Job 1: In the sign language recognition walkthrough, list every variable assigned in the code block labeled "In [3]:" along with the value each one receives.
Job 2: Translate this sentence from the sign language recognition walkthrough into Spanish: "Region of Interest is the region we want our model to see."

Excerpted text:
--- START ---
<font size="5">American Sign Language Recognition Using Tensorflow, Keras, and OpenCV</font>

Before diving into the code, we first have to import all the required libraries. I'll use Tensorflow, Keras, and OpenCv. We're also importing numpy which will help us reshae the image frame from the video.

In [1]:
import numpy as np
import cv2
import keras
from keras.preprocessing.image import ImageDataGenerator
import tensorflow as tf
print(cv2.__version__)

4.5.5


Now that's done, we have to import our Machine Learning model into our file. Keras provides us with a module that makes this quite simple.

In [2]:
model = keras.models.load_model('model1.h5')

Accumulated weight will be useful if we're predicting foreground masks instead of images themselves. However, since we trained our model on images, this won't be necessary.

Region of Interest is the region we want our model to see. I only made a small portion of the frame as region of interest so my body won't be visible when I'm projecting the signs.

In [3]:
background = None
accumulated_weight = 0.5

ROI_top = 100
ROI_bottom = 300
ROI_left = 150
ROI_right = 350

Now to the interesting part. We're starting video capture using OpenCV and obtaining our frame. We're then converting it into a grayscale image and resizing it. Numpy comes in handy here during reshaping.
--- END ---
Information shown:
--- START ---
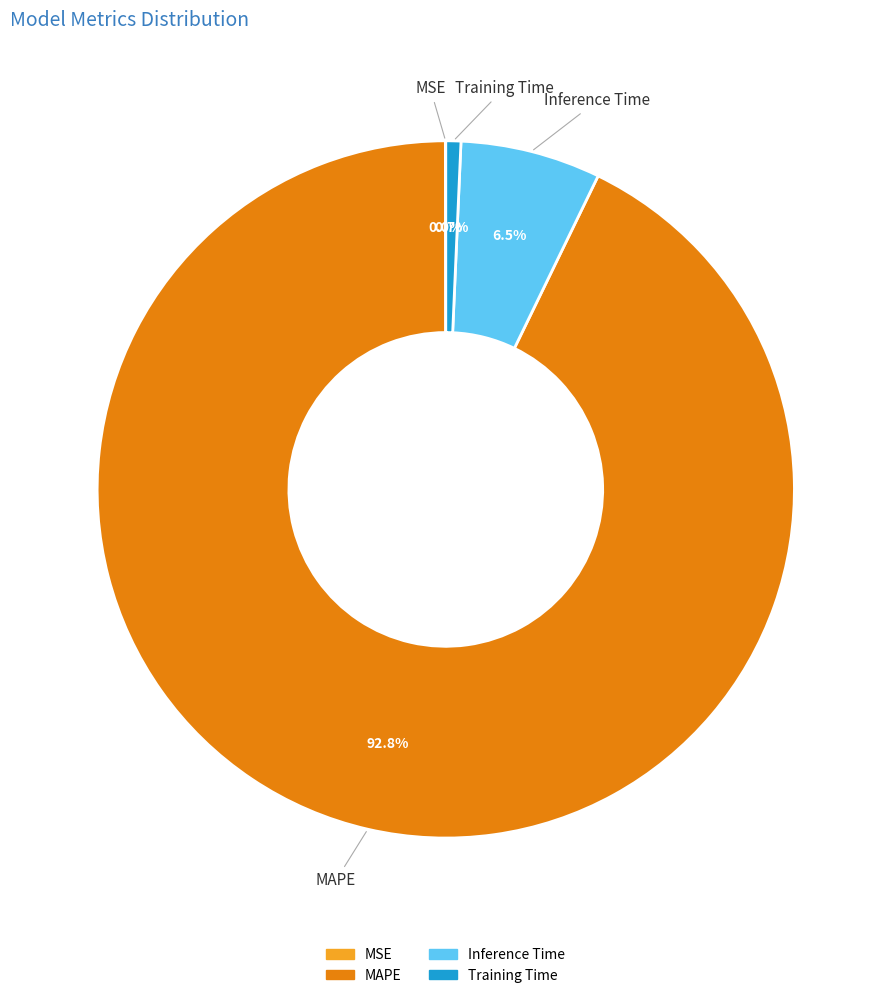

What percentage is NOT represented by Inference Time?

93.5%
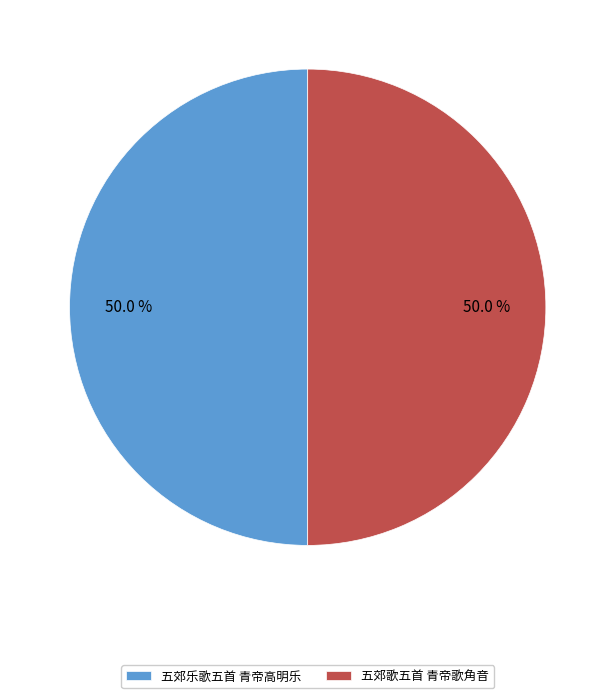

How many segments does this pie chart have?

2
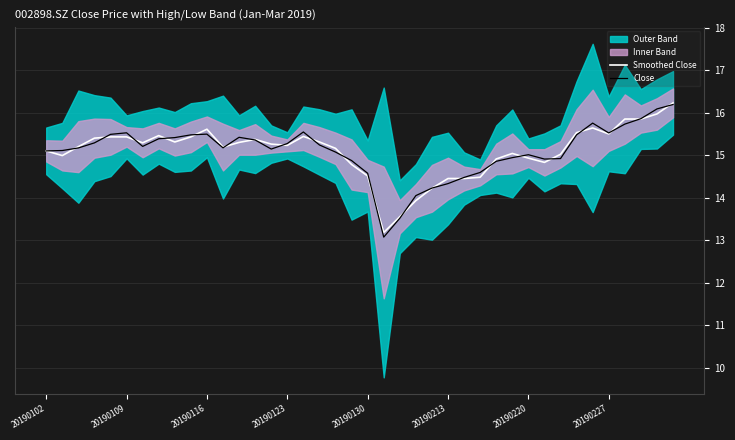

True or false: Close has a value of 15.5 at 20190116.

True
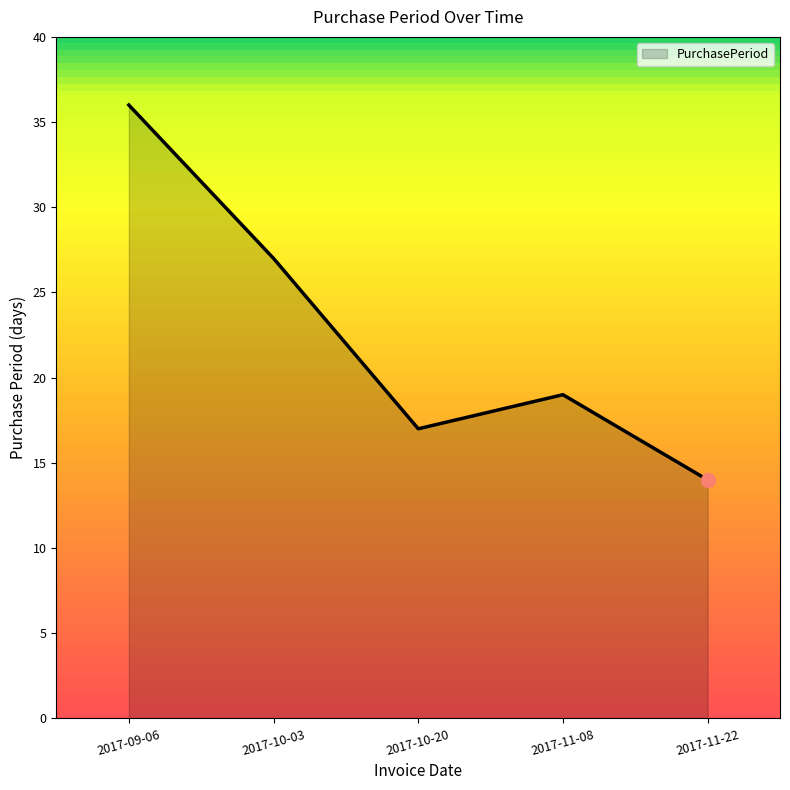

Where is the data nearest to the value 25?

2017-10-03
--- END ---
Result 1:
background = None
accumulated_weight = 0.5
ROI_top = 100
ROI_bottom = 300
ROI_left = 150
ROI_right = 350

Result 2: La región de interés es la región que queremos que vea nuestro modelo.